From what I understand, for a given t, your state space is of size nx * na * nb * nz, right? From what I gather, you are doing nx simultaneous calculations but not nx * na * nb * nz, correct?
Re (1), distributed workers don’t share memory, as they are different processes. So while threads can just all write into the same array, distributed processes need to write into a shared array. There’s of course some overhead to that, but I found in this application it was well amortised (I ran this on my university’s HPC back in the day with iirc 48 processes max)
Re (2), part of why it was worth it was that I had to indeed do nxnanb*nz calculations - in this type of model future expected income depends both on the state of the persistent shock in tbf AR(1) z, and the current belief about idiosyncratic deterministic intercept and slope of the income profile.
Thanks for your reply. Let me try to explain my question. Lets say I do:
nb = 12
nz = 8
@sync @distributed for ib = 1:nb
for z = 1:nz
vf = solve_problem(params,ib,z,age)
end
end
lets say I have 48 cores in my computer, and wish to solve this as fast as possible. In this case be can be bonds and z, the AR(1) process for earnings. There is an outerloop with age, which is not shown.
Now, I have to do 12 x 8 = 96 calculations. However, I can only do 12 simultaneously with this formulation, but I have 48 cores. Is there an alternative formulation, with the same number of points, that allows me to use the set of cores and increases speed (ignoring the memory cost, for the moment)? I mean to say: solving simultaneously for 48 tuples (ib,z) instead of only twelve points ib?
A follow-up on this. The documentation on @distributed says:
A distributed memory, parallel for loop of the form :
@distributed [reducer] for var = range
body
end
The specified range is partitioned and locally executed across all workers.

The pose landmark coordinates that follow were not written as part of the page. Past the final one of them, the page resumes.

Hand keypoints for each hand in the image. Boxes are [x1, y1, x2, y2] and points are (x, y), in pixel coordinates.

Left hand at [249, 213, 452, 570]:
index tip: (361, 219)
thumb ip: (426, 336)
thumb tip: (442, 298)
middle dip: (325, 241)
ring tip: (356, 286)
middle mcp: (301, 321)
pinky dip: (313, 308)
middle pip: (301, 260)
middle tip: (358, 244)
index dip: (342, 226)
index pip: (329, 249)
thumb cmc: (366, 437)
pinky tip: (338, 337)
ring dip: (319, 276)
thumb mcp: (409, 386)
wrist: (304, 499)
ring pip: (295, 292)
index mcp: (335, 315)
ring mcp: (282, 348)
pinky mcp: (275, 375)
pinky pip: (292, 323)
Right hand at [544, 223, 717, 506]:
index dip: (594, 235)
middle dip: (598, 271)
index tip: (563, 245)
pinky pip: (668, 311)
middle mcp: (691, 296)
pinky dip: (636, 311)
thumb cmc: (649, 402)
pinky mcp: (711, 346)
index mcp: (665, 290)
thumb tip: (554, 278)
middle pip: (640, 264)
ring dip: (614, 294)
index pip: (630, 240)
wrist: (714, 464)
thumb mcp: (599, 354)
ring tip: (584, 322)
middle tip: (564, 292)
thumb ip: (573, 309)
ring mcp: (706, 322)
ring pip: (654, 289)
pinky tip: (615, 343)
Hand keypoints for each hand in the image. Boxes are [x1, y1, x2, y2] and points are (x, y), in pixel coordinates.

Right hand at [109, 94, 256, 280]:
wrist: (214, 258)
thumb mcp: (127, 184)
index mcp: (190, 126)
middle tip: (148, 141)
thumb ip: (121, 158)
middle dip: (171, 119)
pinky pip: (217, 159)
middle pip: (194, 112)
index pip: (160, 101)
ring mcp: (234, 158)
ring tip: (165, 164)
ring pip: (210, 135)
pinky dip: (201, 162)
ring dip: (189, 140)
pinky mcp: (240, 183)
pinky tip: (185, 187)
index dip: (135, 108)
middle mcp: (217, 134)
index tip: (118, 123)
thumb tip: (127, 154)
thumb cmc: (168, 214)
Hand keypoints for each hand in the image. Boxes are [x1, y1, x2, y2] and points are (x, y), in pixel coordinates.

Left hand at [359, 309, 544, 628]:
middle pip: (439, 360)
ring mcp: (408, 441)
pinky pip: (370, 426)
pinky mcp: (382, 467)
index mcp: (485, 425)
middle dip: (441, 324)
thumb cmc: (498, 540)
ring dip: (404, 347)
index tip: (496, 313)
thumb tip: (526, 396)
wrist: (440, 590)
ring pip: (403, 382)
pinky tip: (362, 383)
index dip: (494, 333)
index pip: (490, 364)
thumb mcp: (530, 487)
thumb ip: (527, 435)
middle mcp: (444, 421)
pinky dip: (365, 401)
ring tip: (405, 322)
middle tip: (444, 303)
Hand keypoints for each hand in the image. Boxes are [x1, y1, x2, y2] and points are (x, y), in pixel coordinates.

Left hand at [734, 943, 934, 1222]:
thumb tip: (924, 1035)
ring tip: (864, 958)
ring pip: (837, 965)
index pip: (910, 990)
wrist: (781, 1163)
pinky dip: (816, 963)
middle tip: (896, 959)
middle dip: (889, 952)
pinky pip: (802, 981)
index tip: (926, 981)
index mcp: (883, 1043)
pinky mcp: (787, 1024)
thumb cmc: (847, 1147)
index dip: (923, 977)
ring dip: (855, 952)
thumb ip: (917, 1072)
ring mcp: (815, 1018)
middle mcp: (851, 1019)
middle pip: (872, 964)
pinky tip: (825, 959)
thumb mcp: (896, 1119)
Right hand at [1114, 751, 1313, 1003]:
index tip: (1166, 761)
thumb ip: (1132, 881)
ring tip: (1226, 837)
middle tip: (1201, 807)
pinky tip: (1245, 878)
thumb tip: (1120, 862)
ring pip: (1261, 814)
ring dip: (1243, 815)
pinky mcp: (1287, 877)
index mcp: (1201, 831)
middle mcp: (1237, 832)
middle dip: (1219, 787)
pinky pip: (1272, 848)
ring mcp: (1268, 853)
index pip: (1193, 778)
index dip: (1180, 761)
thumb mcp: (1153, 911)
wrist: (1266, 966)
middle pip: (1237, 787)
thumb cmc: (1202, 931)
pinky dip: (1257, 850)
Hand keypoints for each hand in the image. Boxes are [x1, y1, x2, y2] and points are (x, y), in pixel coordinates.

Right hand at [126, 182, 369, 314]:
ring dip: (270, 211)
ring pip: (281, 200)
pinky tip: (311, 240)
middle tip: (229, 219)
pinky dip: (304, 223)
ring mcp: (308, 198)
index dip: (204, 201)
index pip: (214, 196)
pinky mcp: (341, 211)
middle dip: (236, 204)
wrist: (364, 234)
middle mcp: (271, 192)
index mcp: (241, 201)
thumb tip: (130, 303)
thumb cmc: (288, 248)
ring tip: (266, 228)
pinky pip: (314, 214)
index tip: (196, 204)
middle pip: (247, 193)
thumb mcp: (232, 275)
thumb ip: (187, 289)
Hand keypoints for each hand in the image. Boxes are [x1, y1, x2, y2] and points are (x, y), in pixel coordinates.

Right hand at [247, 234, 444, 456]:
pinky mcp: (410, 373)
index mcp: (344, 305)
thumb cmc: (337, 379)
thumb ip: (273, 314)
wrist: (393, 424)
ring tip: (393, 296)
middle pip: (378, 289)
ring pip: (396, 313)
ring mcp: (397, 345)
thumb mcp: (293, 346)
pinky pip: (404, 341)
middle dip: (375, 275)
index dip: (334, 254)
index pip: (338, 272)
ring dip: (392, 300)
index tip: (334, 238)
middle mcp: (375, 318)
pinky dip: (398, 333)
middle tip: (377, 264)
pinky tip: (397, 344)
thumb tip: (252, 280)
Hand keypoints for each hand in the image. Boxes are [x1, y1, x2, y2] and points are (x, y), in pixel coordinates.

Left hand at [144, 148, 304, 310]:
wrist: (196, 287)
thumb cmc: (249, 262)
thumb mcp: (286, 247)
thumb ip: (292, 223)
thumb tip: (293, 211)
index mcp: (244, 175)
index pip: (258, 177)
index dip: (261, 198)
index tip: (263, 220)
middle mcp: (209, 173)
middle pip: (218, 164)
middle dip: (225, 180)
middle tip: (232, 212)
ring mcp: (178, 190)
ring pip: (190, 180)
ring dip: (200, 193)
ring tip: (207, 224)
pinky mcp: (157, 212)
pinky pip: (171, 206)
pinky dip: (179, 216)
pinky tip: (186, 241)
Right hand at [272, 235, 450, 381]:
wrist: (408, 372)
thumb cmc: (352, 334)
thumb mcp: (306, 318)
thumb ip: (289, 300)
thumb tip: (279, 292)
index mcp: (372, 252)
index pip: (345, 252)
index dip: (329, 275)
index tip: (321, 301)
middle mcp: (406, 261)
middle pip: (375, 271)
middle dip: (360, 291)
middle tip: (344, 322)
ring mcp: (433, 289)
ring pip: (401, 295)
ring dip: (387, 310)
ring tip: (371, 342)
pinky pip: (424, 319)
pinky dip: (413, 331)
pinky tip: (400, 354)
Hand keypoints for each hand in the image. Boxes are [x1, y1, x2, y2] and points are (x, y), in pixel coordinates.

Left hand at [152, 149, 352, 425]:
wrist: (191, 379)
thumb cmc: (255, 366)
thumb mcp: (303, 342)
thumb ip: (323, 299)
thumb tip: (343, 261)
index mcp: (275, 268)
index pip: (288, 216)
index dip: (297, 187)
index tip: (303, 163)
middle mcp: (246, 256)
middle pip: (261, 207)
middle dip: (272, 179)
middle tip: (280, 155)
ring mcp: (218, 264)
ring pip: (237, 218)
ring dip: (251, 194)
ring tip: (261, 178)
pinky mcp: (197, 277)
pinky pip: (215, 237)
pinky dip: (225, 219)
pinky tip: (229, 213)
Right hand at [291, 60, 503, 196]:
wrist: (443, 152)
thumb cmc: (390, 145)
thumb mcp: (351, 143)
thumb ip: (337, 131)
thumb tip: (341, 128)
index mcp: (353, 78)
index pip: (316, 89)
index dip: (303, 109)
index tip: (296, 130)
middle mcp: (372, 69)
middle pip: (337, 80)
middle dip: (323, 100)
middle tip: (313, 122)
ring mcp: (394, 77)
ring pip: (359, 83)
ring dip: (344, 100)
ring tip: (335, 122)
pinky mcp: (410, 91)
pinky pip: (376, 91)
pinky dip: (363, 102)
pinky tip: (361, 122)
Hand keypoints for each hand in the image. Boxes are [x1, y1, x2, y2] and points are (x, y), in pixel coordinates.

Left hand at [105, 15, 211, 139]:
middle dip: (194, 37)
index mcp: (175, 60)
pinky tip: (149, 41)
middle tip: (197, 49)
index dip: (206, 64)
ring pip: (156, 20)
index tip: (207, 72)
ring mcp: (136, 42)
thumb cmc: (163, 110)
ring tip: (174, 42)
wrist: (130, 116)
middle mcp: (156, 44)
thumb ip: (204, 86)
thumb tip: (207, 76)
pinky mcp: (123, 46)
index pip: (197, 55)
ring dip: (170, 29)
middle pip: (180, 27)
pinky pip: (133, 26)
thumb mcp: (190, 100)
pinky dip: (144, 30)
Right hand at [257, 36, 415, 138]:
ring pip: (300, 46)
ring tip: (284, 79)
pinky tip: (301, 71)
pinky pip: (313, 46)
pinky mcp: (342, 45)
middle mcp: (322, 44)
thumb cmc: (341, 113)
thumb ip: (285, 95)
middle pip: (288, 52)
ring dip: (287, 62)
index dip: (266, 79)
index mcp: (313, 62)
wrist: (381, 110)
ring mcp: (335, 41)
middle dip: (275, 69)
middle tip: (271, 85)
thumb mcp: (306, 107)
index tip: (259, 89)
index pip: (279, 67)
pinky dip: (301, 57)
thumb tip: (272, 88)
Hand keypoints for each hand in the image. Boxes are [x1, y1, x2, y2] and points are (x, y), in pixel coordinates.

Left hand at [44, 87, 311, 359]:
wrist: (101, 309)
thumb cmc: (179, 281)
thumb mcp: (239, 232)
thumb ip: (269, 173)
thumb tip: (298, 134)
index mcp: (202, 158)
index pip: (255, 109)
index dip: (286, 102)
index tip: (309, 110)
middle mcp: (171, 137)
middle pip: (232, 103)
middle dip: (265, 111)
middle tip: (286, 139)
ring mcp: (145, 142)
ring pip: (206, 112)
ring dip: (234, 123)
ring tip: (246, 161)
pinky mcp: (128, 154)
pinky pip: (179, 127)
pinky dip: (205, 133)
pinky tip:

In the light of what it says here, in the example that I wrote previously only 12 workers are executing simultaneously, since @distributed is applied to the range 1:nb, and not to the nested loops. Is this interpretation correct? If so, is there a way to change the code such that it is the state space (nb,nz) that is partitioned and executed across all workers instead of just over the range 1:nb?